Carbon Routes in Carbon Dioxide Reforming of Methane

Abstract

Over the past few years, the carbon dioxide reforming of CH4 has attracted interest from both environmental and industrial perspective. From the environmental point of view, CO2 and CH4 being “harmful” greenhouse gases, the reaction provides a method of disposing of these gases. From the industrial point of view the reaction is attractive since it produces synthesis gas with a lower H2/CO ratio than does either partial oxidation or steam reforming. However, compared with the two last processes, the so called “dry reforming” presents substantially higher risk of catalyst deactivation due to carbon deposition via methane decomposition and via CO disproportionation. Options to reduce coke build up include: i) coupling with steam reforming , ii) coupling with partial oxidation, and iii) use of catalysts which minimize the rate of coking. Thermodynamic calculations indicate that at temperatures higher than 950°C deposition of carbon can be avoided.
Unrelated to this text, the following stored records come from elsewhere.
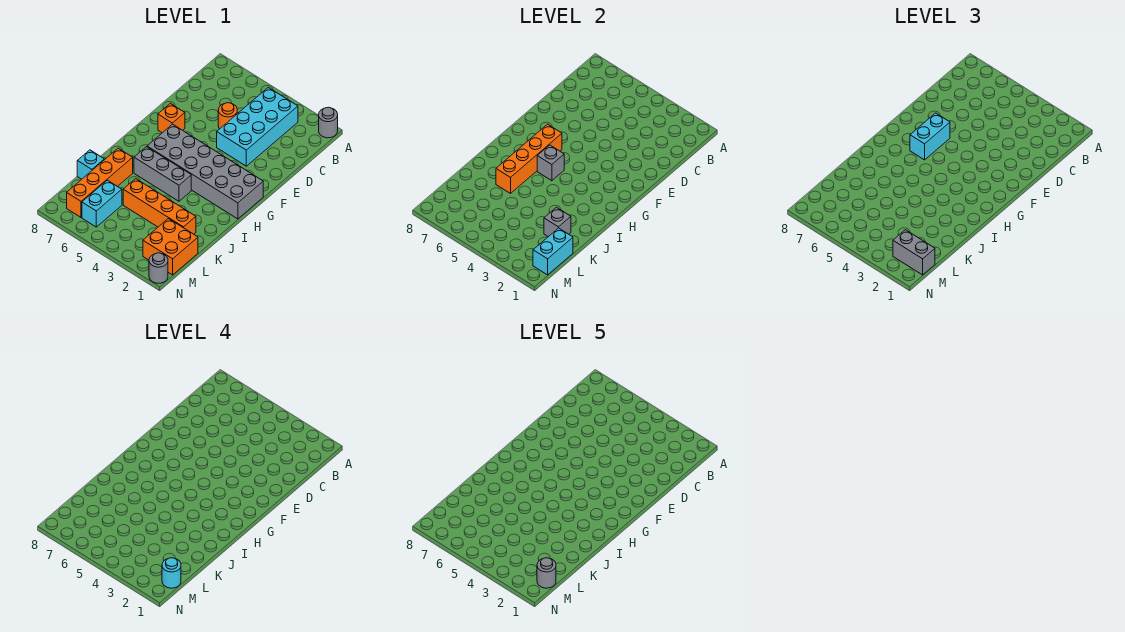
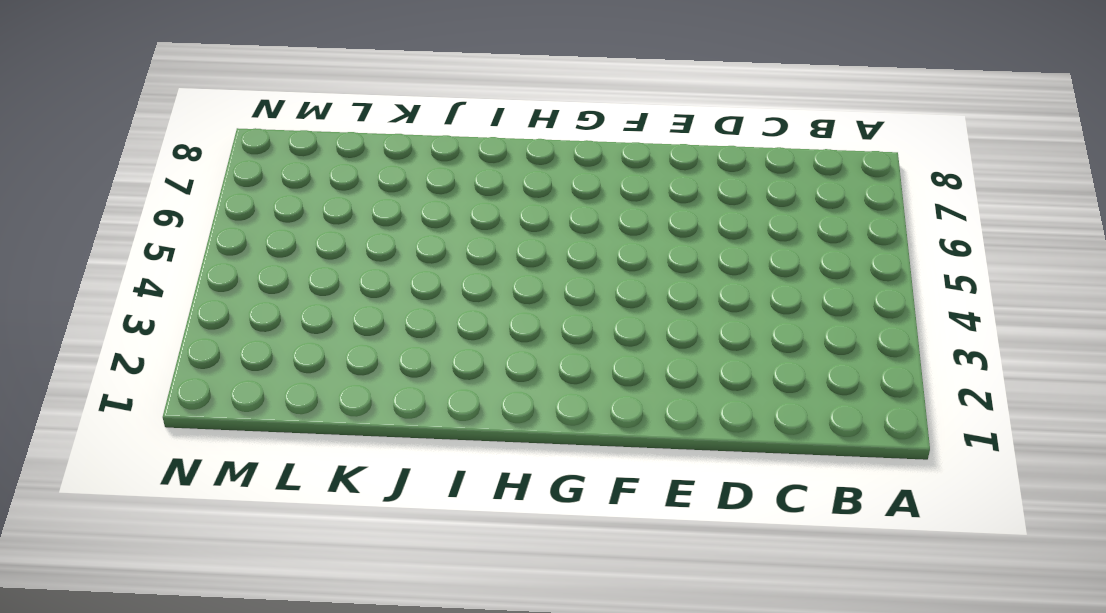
none -> grey round brick A1 level 1
none -> cyan brick B3:E4 level 1
none -> orange round brick D5 level 1

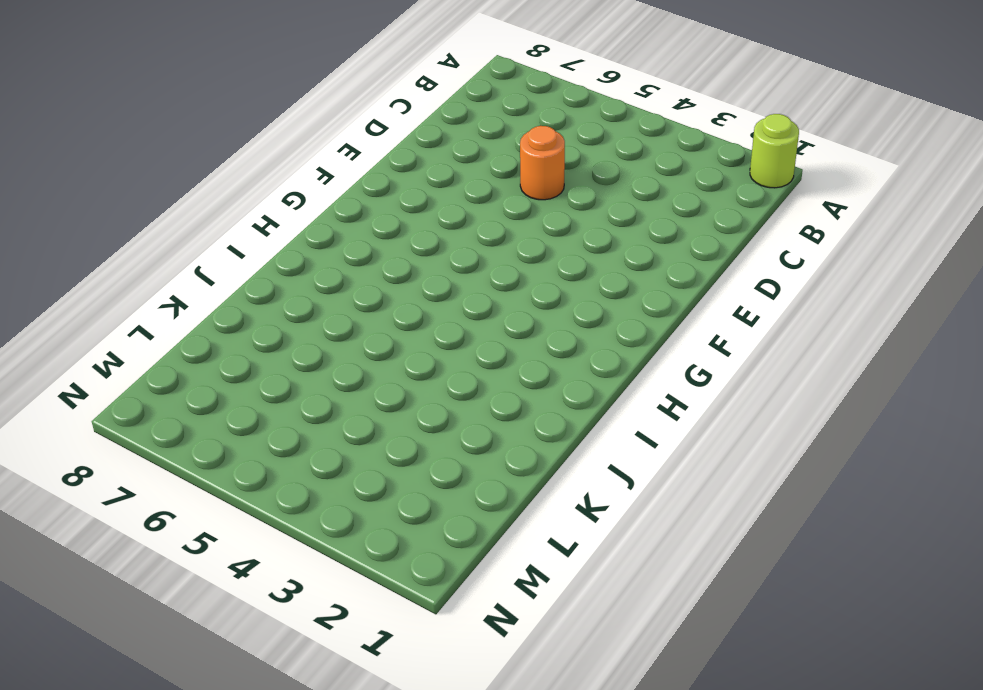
lime round brick A1 level 1 -> grey round brick A1 level 1
none -> cyan brick B3:E4 level 1
none -> orange brick F7 level 1
none -> grey brick G1:H6 level 1

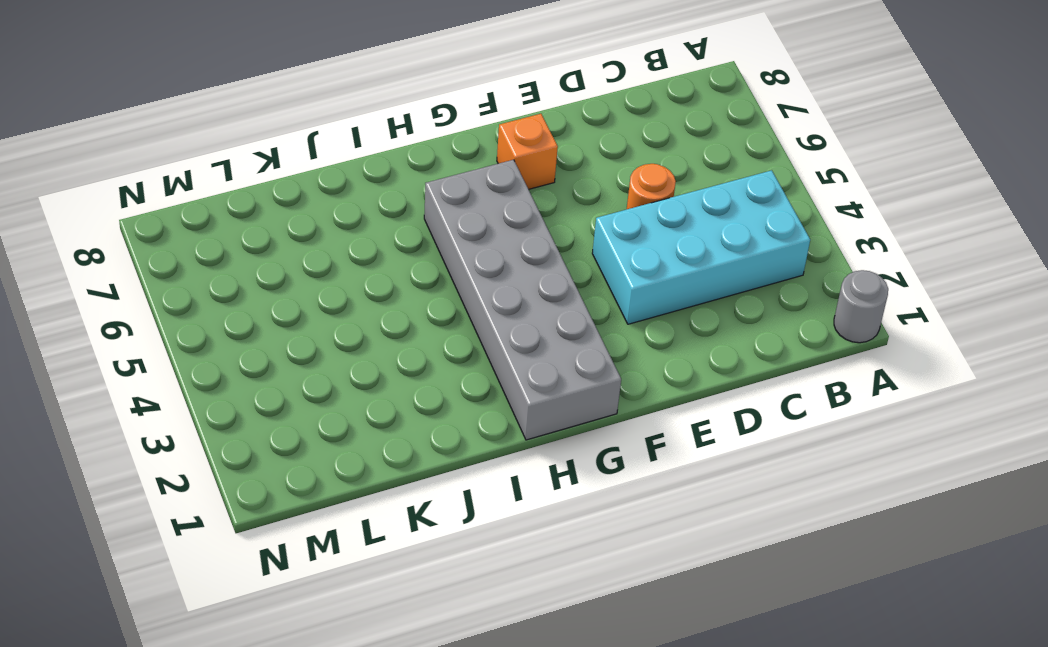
none -> grey brick I4:I6 level 1
none -> orange brick J7:M7 level 1
none -> orange brick K2:K5 level 1

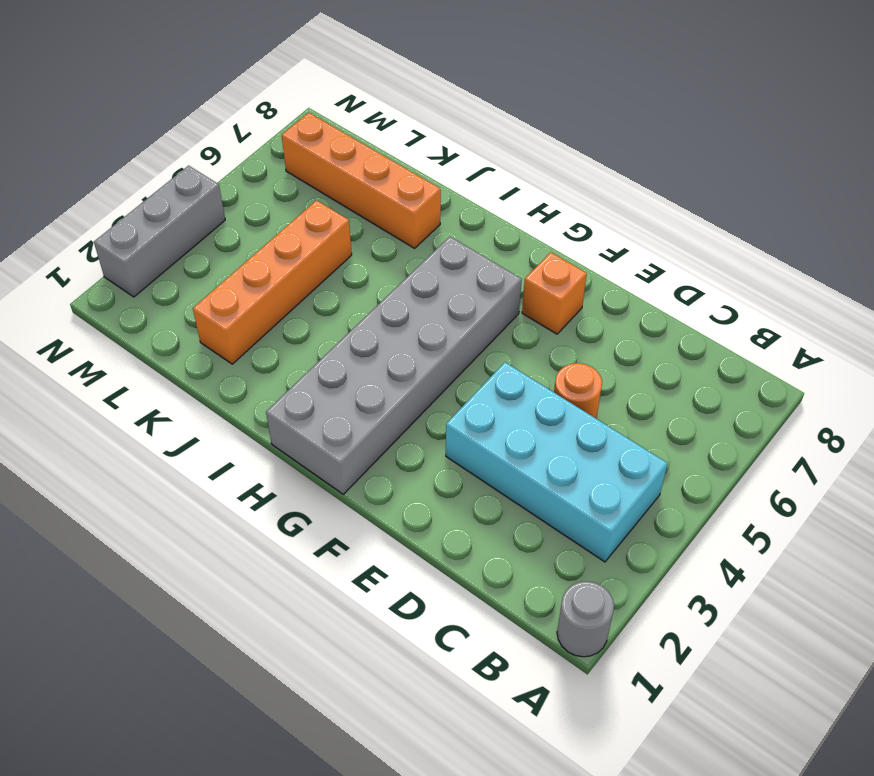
grey brick N2:N4 level 1 -> grey brick I4:I6 level 1
none -> cyan brick K8 level 1
none -> orange brick L1:M2 level 1
none -> cyan brick L6:M6 level 1

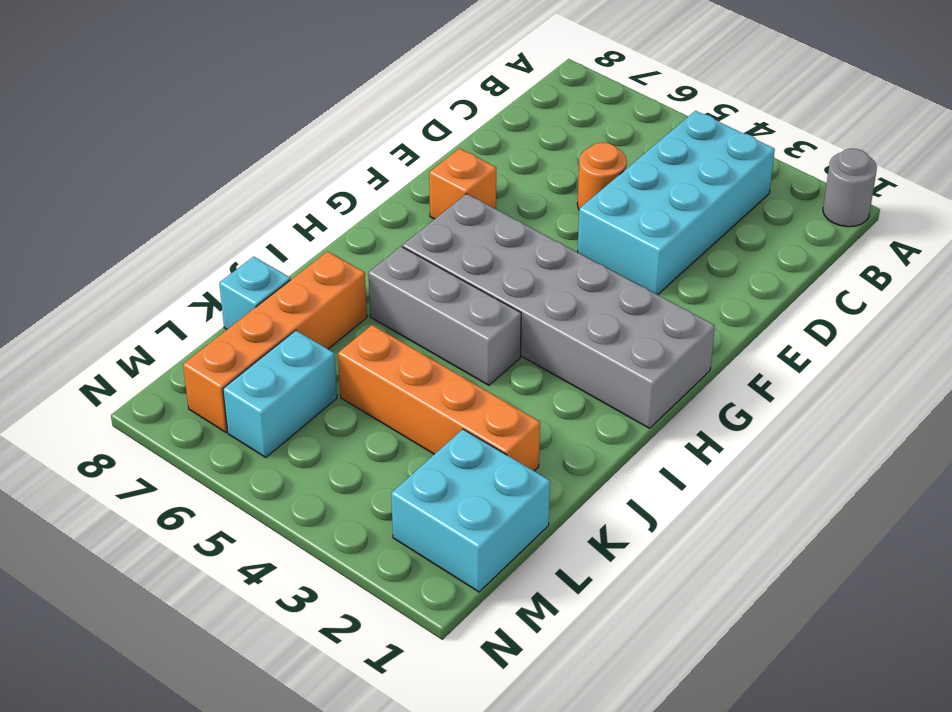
cyan brick L1:M2 level 1 -> orange brick L1:M2 level 1
none -> grey round brick N1 level 1
none -> orange brick G6:J6 level 2
none -> grey brick H5 level 2

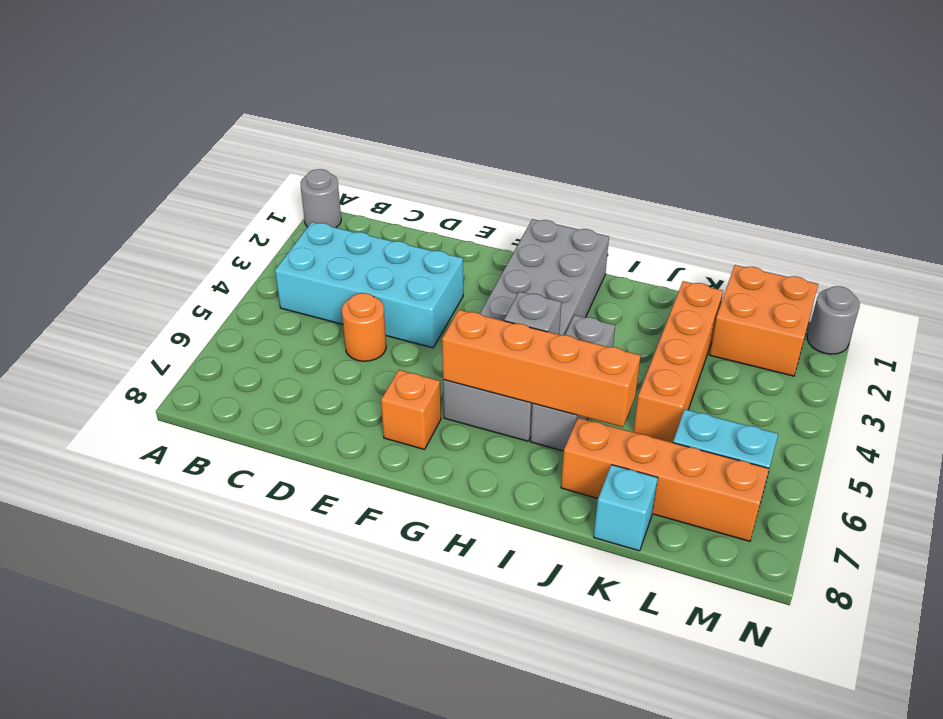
none -> grey brick K2 level 2
none -> cyan brick L1:M1 level 2
none -> cyan brick F6:G6 level 3

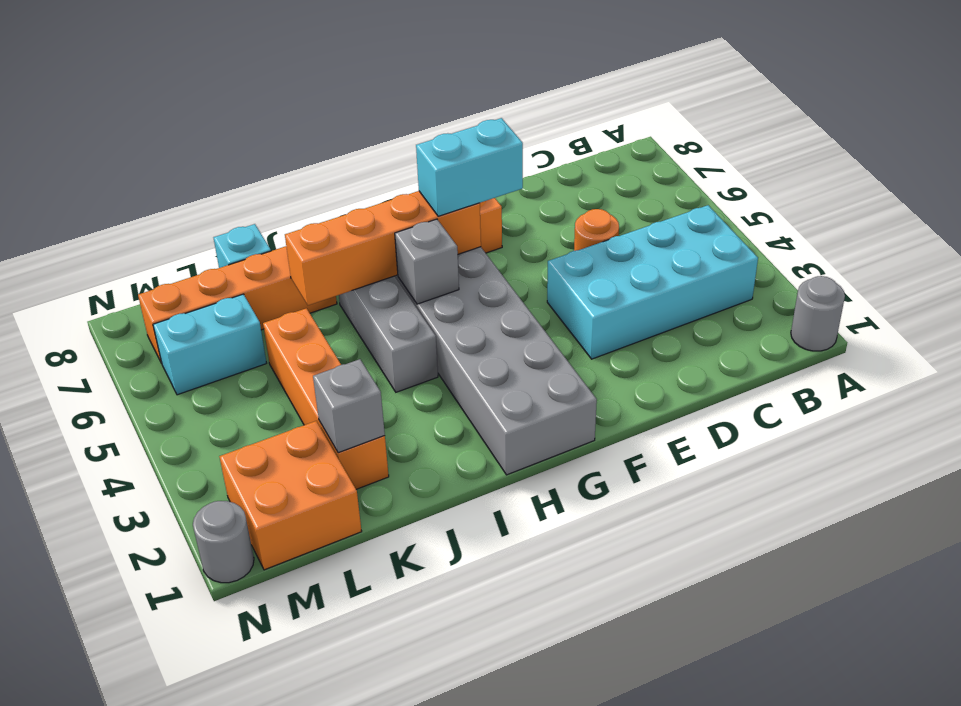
none -> cyan brick L1:M1 level 2
none -> grey brick M1:M2 level 3
none -> cyan round brick M1 level 4

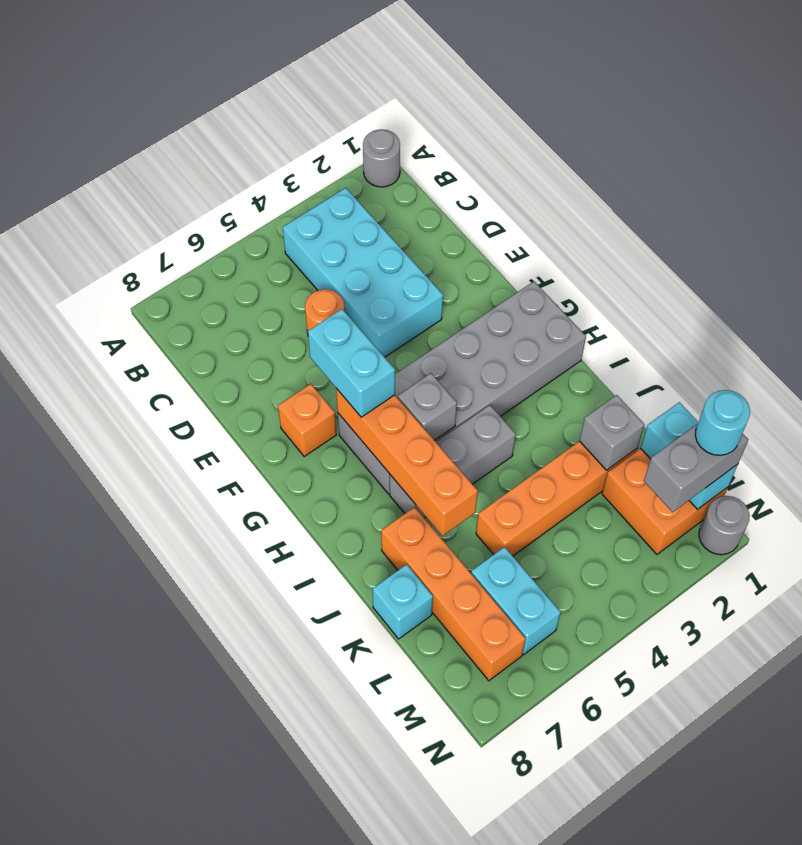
none -> grey round brick M1 level 5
However, lower reaction temperatures are desirable for industrial applications. In the CO2 reforming of CH4, the carbon deposition sequence generally reported for various metals is the following: Ni ≫ Pt > Ru. It is however, worthwhile to develop improved, stable and effective nickel-based catalyst, also because of the high cost of noble metals. To perform this correctly an advanced knowledge of the reaction mechanism including all the steps dealing with coke formation is required. This paper reviews the main fundamental aspects of the dry reforming reaction focussing at the various carbon routes that determine the fate and performance of any nickel or noble metal based catalyst.